PASSAGE PROVIDED
++++++++++

Graham and Philippa Skinner

‘I suppose in some ways, everything changed. So much changed on that day.’ These are the words of a father who has unexpectedly lost his young son; these are Graeme Skinner’s memories of the day that he heard the news of Jim’s death. His wife, Philippa, adds: ‘Everything has changed, really; us and our three other children; we’re all different, and every time we meet…every birthday party ? or whatever event it is ? we know that Jim isn’t there.’

Teenage Dreams

In the summer of 2003, 17-year-old Jim Skinner travelled to Hong Kong to spend four weeks working with missionary and author of the best-selling Chasing the Dragon, Jackie Pullinger. Jim had a special relationship with Jackie, who he had met three years previously while at Soul Survivor. Enthralled by her seminars on overcoming addiction, Jim had spent most of the week with her team, given his life to Jesus, and then shared his testimony of how he had done so in a meeting of 4,000 people.

++++++++++

DATASET

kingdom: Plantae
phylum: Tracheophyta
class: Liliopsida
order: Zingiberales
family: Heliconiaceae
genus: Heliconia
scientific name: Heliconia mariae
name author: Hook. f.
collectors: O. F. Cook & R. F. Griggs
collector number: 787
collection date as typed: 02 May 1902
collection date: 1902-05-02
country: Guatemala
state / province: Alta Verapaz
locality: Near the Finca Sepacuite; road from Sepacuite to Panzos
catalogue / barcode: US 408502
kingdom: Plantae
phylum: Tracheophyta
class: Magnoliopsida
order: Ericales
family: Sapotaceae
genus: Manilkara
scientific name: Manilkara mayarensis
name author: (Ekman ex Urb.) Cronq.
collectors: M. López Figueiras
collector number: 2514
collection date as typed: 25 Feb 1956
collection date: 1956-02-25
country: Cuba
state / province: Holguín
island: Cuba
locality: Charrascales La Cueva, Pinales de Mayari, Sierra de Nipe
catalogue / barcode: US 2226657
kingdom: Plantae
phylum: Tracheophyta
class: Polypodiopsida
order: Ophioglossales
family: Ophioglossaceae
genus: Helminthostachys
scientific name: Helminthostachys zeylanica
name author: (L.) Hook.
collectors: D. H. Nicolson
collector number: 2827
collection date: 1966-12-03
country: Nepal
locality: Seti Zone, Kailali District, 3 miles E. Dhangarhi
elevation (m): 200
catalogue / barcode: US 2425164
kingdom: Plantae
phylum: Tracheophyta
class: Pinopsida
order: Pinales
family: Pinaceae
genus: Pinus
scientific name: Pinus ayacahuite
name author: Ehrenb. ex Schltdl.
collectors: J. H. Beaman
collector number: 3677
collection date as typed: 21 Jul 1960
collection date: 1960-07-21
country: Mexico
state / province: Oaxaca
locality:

++++++++++

PROBLEM SET
1: In the passage about the Skinner family, how many people were at the meeting where Jim shared his testimony?
2: Quote the stretch of the passage about the Skinner family from "Teenage Dreams" through "of 4,000 people.".

RESPONSES BY TASK
1: 4,000 people.

2:
Teenage Dreams

In the summer of 2003, 17-year-old Jim Skinner travelled to Hong Kong to spend four weeks working with missionary and author of the best-selling Chasing the Dragon, Jackie Pullinger. Jim had a special relationship with Jackie, who he had met three years previously while at Soul Survivor. Enthralled by her seminars on overcoming addiction, Jim had spent most of the week with her team, given his life to Jesus, and then shared his testimony of how he had done so in a meeting of 4,000 people.